● EXERCISE DETAILS
Reproduce the following Drum Workshop company history verbatim, from the opening definition through the closing sentence on the Slingerland acquisition.

● SELECTED PASSAGE
========================================================================
Drum Workshop, Inc. (also known as DW Drums or DW) is an American drum kit and hardware manufacturing company based in Oxnard, California. Current products by DW include drum sets, snare drums, and hardware.

History 
Drum Workshop was founded in 1972 as a teaching studio by Don Lombardi. Alongside student John Good, Lombardi began a small drum equipment sales operation to cover the studio's operation costs. After the closure of the Camco Drum Company in 1977, its manufacturing equipment was purchased by Drum Workshop.

After selling primarily drum hardware, the company began making its first drum sets in 1990.

Expansion and acquisition

DW expanded into larger facilities in Oxnard, California, and grew to oversee a new company, Pacific Drums and Percussion, a company offering lower-priced drum sets.

In 2015, Drum Workshop acquired Ovation Guitars, Latin Percussion, Toca Percussion, Gibraltar Hardware, and KAT Technologies. In November, 2019, DW acquired Slingerland Drum Company from Gibson, with plans to introduce Slingerland-branded, vintage style drums to the market in 2020.
========================================================================
● LISTING
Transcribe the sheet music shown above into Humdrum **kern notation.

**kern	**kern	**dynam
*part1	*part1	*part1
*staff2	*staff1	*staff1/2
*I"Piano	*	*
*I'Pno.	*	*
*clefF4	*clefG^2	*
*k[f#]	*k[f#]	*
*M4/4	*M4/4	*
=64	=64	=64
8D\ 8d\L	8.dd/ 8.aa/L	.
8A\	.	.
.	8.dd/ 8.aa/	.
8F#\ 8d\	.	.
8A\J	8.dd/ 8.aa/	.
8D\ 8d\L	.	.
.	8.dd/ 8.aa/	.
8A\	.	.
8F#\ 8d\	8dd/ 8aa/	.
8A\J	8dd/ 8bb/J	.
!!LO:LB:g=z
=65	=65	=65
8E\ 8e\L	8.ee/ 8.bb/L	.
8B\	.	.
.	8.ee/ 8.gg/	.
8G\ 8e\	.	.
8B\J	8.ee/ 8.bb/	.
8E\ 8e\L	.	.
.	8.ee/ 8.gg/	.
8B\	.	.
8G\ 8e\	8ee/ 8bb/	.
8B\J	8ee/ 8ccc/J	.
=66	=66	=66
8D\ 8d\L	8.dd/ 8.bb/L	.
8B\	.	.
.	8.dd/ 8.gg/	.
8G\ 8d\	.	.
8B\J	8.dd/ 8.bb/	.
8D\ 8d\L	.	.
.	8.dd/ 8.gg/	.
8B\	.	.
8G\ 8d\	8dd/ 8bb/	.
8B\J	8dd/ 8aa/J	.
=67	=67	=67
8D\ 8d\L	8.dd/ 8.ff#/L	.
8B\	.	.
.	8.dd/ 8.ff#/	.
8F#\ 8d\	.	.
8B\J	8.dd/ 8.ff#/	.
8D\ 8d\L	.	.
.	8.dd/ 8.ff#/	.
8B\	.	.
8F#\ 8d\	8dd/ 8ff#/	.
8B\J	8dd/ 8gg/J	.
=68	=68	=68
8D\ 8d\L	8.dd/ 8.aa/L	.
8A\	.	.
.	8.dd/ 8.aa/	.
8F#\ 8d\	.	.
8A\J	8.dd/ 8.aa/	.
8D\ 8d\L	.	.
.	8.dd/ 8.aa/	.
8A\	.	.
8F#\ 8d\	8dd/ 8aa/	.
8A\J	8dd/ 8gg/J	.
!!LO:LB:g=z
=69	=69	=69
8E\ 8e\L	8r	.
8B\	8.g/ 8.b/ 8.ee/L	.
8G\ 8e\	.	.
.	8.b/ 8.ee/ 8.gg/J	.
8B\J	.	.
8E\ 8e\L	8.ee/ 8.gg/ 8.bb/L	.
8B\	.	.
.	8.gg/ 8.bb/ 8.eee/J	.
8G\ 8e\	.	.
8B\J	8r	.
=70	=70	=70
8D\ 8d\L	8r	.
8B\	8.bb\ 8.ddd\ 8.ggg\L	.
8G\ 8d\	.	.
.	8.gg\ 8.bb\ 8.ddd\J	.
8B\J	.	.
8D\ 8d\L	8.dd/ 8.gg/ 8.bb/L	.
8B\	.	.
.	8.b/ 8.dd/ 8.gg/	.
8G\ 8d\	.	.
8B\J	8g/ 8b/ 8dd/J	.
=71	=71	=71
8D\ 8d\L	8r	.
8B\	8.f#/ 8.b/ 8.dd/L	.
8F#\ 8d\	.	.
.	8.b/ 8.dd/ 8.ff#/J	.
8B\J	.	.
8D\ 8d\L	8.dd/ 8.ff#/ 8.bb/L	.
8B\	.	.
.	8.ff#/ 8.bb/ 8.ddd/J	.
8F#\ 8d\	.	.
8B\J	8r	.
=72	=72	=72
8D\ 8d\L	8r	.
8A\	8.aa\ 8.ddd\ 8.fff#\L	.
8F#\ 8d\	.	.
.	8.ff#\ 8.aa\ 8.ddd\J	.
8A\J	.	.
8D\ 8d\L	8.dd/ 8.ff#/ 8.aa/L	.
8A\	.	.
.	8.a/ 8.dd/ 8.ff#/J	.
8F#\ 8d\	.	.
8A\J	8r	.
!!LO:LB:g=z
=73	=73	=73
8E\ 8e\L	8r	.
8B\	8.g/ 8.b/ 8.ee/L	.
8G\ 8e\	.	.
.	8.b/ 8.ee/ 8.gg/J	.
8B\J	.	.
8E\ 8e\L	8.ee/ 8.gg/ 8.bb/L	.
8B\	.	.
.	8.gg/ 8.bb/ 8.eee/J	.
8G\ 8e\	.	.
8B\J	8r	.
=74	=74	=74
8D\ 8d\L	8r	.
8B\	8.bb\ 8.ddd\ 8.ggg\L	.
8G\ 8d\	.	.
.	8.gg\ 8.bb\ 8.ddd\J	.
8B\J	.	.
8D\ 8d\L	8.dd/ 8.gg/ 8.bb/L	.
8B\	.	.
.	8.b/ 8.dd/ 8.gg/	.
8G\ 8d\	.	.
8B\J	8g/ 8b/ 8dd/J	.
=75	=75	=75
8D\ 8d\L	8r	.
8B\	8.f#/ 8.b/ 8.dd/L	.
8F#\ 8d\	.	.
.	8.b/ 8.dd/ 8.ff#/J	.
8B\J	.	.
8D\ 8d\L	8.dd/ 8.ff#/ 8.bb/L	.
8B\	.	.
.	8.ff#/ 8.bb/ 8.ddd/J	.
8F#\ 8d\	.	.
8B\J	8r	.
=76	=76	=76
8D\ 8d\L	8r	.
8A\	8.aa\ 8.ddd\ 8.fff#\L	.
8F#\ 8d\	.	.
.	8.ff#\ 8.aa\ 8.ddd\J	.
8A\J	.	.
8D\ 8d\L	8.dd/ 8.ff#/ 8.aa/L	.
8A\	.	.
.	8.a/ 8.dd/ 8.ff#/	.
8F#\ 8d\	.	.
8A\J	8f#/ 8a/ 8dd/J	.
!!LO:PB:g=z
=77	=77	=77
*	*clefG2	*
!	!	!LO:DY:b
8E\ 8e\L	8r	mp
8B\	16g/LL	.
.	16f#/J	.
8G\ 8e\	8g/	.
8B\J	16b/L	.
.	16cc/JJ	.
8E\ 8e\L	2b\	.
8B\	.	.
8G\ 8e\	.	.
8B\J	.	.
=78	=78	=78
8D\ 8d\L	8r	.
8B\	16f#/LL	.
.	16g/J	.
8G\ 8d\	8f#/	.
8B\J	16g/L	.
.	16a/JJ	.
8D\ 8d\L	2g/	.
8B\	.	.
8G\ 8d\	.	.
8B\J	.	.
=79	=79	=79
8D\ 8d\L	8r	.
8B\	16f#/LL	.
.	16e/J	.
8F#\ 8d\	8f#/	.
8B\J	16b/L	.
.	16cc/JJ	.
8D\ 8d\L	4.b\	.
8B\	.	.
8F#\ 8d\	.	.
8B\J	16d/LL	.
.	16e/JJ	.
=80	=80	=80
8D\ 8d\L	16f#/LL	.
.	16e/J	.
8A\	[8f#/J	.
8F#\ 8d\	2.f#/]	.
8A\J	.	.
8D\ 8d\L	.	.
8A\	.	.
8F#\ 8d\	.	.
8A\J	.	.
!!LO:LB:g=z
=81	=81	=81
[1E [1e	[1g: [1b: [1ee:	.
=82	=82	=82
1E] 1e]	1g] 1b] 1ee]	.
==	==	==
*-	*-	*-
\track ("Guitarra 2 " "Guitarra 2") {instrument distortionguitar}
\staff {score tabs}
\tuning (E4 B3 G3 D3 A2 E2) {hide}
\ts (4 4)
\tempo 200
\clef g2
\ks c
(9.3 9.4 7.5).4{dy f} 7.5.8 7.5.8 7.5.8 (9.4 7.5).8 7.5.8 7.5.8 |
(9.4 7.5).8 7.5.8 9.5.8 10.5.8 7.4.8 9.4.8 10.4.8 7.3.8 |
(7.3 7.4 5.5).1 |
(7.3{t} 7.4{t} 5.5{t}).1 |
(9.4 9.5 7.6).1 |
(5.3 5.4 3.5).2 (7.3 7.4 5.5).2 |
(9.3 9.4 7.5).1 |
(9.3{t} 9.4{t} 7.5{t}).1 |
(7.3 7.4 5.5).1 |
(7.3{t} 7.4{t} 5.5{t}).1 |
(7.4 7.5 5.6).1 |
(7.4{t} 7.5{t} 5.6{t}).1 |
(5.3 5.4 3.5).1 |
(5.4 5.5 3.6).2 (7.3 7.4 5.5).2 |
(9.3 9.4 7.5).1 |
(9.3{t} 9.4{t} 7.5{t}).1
========================================================================
● ANSWER IN FULL
Drum Workshop, Inc. (also known as DW Drums or DW) is an American drum kit and hardware manufacturing company based in Oxnard, California. Current products by DW include drum sets, snare drums, and hardware.

History 
Drum Workshop was founded in 1972 as a teaching studio by Don Lombardi. Alongside student John Good, Lombardi began a small drum equipment sales operation to cover the studio's operation costs. After the closure of the Camco Drum Company in 1977, its manufacturing equipment was purchased by Drum Workshop.

After selling primarily drum hardware, the company began making its first drum sets in 1990.

Expansion and acquisition

DW expanded into larger facilities in Oxnard, California, and grew to oversee a new company, Pacific Drums and Percussion, a company offering lower-priced drum sets.

In 2015, Drum Workshop acquired Ovation Guitars, Latin Percussion, Toca Percussion, Gibraltar Hardware, and KAT Technologies. In November, 2019, DW acquired Slingerland Drum Company from Gibson, with plans to introduce Slingerland-branded, vintage style drums to the market in 2020.